Ibéa Atondi et Karim Miské évitent ici avec brio ces écueils. Tout d’abord en remplaçant les scènes violentes qu’ils auraient pu trouver dans des images d’archives par la prédation des insectes : abeilles, fourmis dépeçant un scarabée, etc évoquent la sombre réalité mieux que la réalité elle-même. De la même façon que Samba Félix Ndiaye a préféré filmer un abattoir que les corps laissés sans sépulture du génocide rwandais. Le symbole et la métaphore écrivent ici la réalité, au sens littéraire du terme.
Ensuite en s’impliquant : « Je l’aimais, je l’aime encore ». Pourtant, Jules, milicien cobra, abattait sans pitié les civils qu’il appelait « infiltrés ».
Enfin, en embrassant la cruauté dans la durée : « C’est comme si j’étais allée refermer les tombes » avoue le commentaire.
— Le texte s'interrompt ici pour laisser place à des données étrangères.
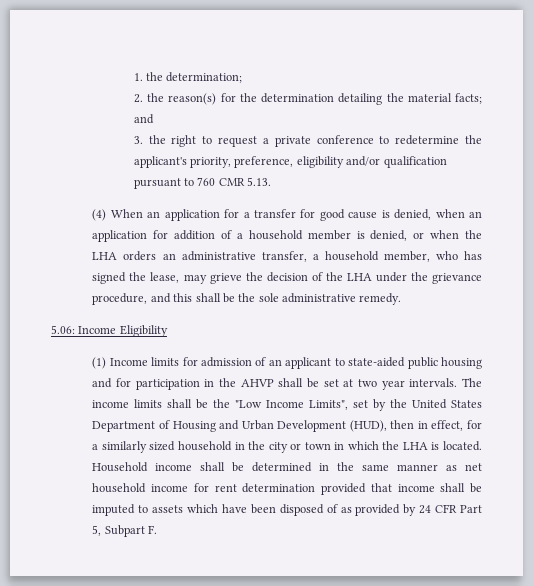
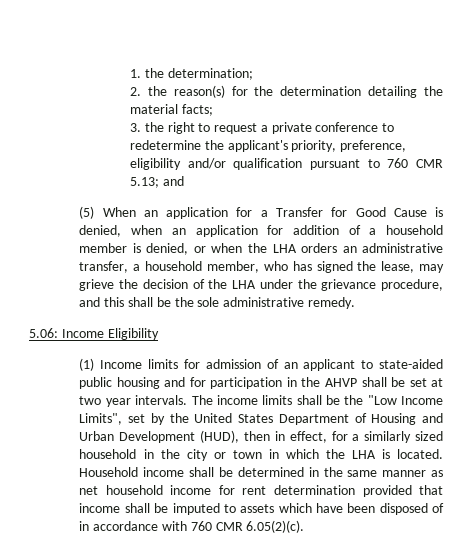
[133,114,154,124] and -> (213, 110) none
[247,177,272,186] [92,209,107,221] 5.13. // (4) -> [129,176,184,188] [79,206,95,219] 5.13; and // (5)
[253,209,378,221] transfer for good cause -> [275,207,427,217] Transfer for Good Cause
[340,504,483,516] [92,525,158,537] as provided by 24 CFR Part 5, Subpart F. -> [79,520,305,533] in accordance with 760 CMR 6.05(2)(c).

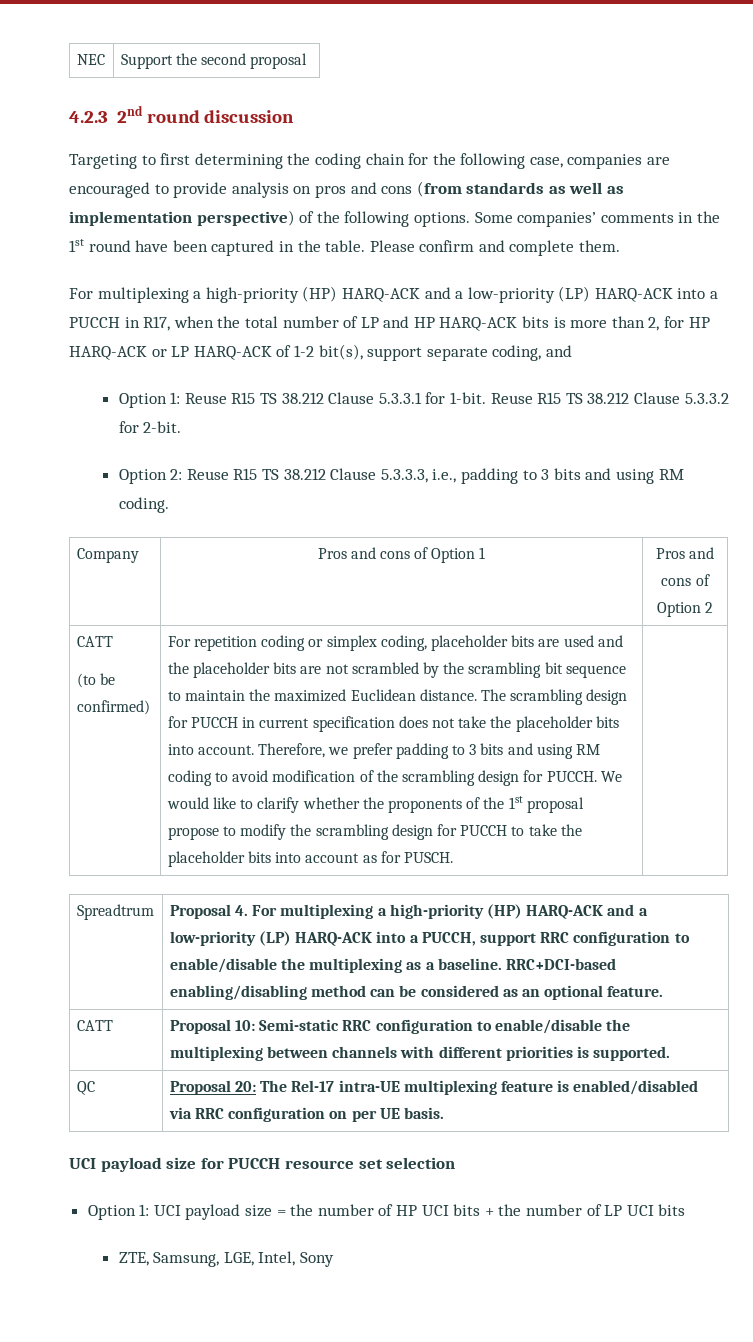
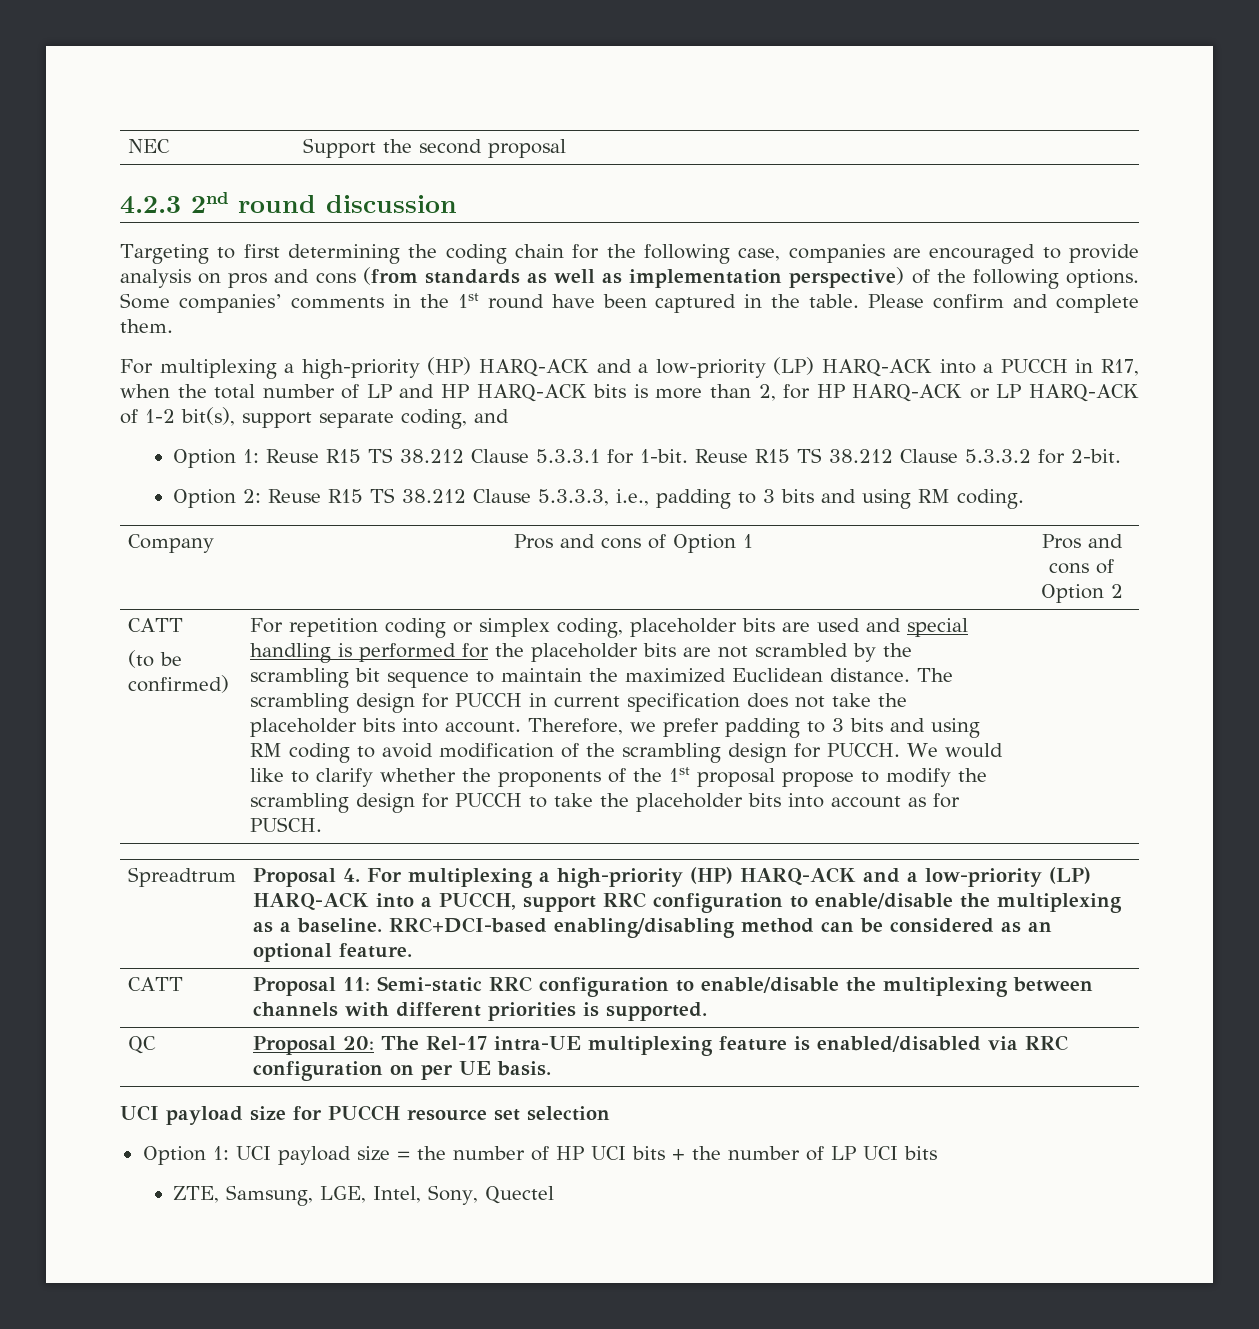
(623, 641) none -> [907,618,969,637] [250,643,490,663] special handling is performed for
[235,1020,256,1031] 10: -> [343,977,371,991] 11:
[300,1252,335,1267] Sony -> [428,1185,554,1205] Sony, Quectel

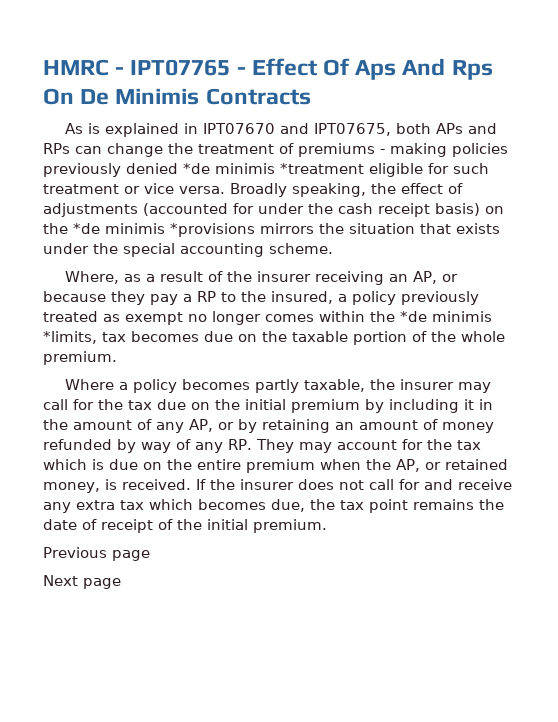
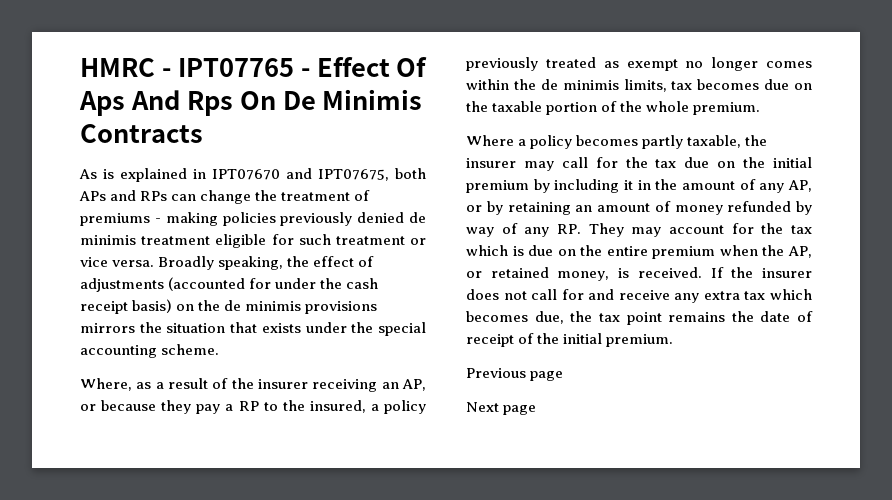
[183,163,364,174] *de minimis *treatment -> [409,212,426,223] [80,235,211,245] de minimis treatment
[73,223,255,237] *de minimis *provisions -> [224,300,378,314] de minimis provisions
[400,311,492,322] [43,331,97,344] *de minimis *limits, -> [540,79,667,92] de minimis limits,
Les guerriers élèvent aujourd’hui les enfants des femmes qu’ils ont violées.
Le prix de la guerre civile est là : elle n’oppose pas des combattants, elle massacre les civils et meurtrit une société en profondeur. Elle ne vient pas de nulle part : Américains et Français s’opposant sur leurs intérêts pétroliers ont financé les factions qui leur étaient favorables lors des élections de 1997.
Les femmes sont les premières victimes : « Le corps féminin, il faut le conquérir, le vaincre, l’anéantir. Il n’a le droit d’exister que dans la maternité ». La drogue, l’héroïne, l’alcool vaincront les réticences. En situation d’exception, l’homme se fait bête.
Les combattants assassins qui témoignent ici livrent une image terrifiante de l’espèce humaine. Les drames modernes se succèdent, avec leur lot de massacres où le nombre atteint des records. De quoi désespérer de l’homme ? Ou bien plutôt voir en face que c’est comme ça car l’homme est comme ça, qu’il a toujours été comme ça, mais que ce sont les crises qui régulièrement font remonter la cruauté à la surface et que ce sont elles qu’il faut prévenir et non l’homme qu’il faut guérir. C’est à cette vision salutaire car structurante contre le désespoir que nous ouvre ce film. Les repères qu’amènent cette conscience sont essentiels pour prévenir le crime et ce film prouve là toute son importance.